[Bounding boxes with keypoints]
⟨
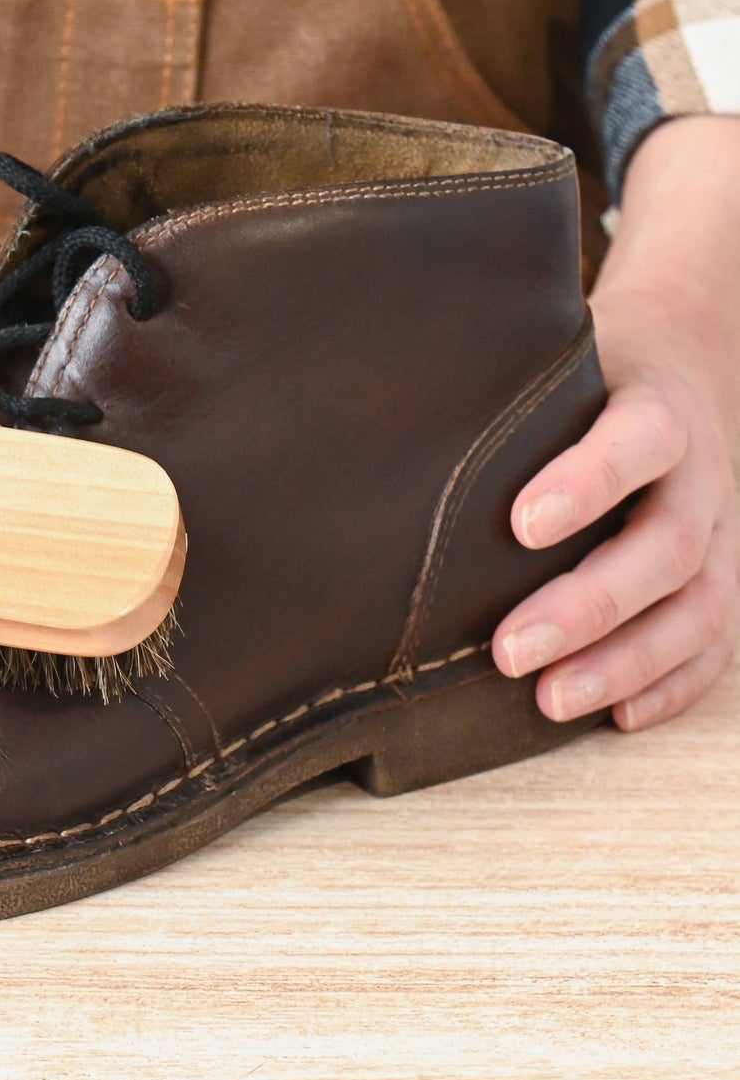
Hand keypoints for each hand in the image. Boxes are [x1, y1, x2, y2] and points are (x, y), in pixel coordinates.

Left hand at [493, 116, 739, 730]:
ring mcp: (722, 530)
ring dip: (626, 660)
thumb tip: (375, 429)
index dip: (588, 482)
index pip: (638, 441)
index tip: (519, 525)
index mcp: (656, 411)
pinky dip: (671, 682)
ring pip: (698, 605)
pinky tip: (617, 716)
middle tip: (508, 651)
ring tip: (551, 700)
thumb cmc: (585, 379)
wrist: (682, 363)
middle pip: (666, 545)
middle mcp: (700, 475)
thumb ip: (493, 396)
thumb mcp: (551, 366)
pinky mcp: (723, 573)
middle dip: (588, 606)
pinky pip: (717, 638)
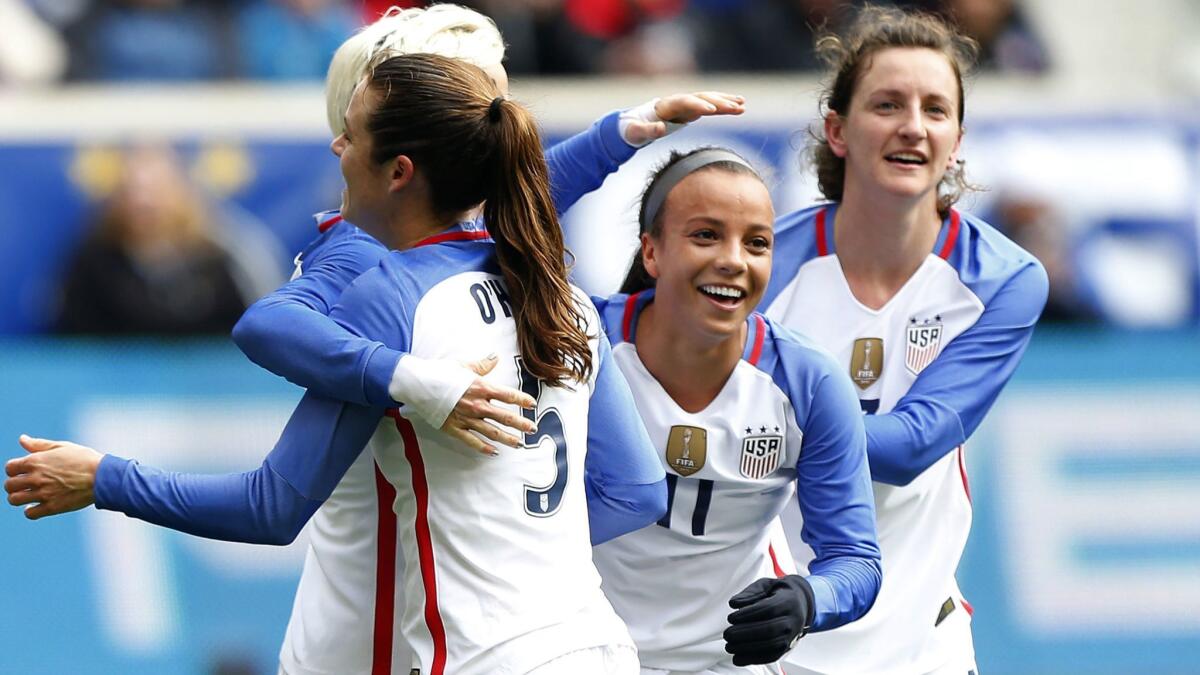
⟩
# WORK TASK
Copy out each line carrying the string "middle" from the data.

# ANSWER AREA
middle tip: (508, 651)
middle pip: (666, 545)
middle mcp: (700, 475)
middle dip: (588, 606)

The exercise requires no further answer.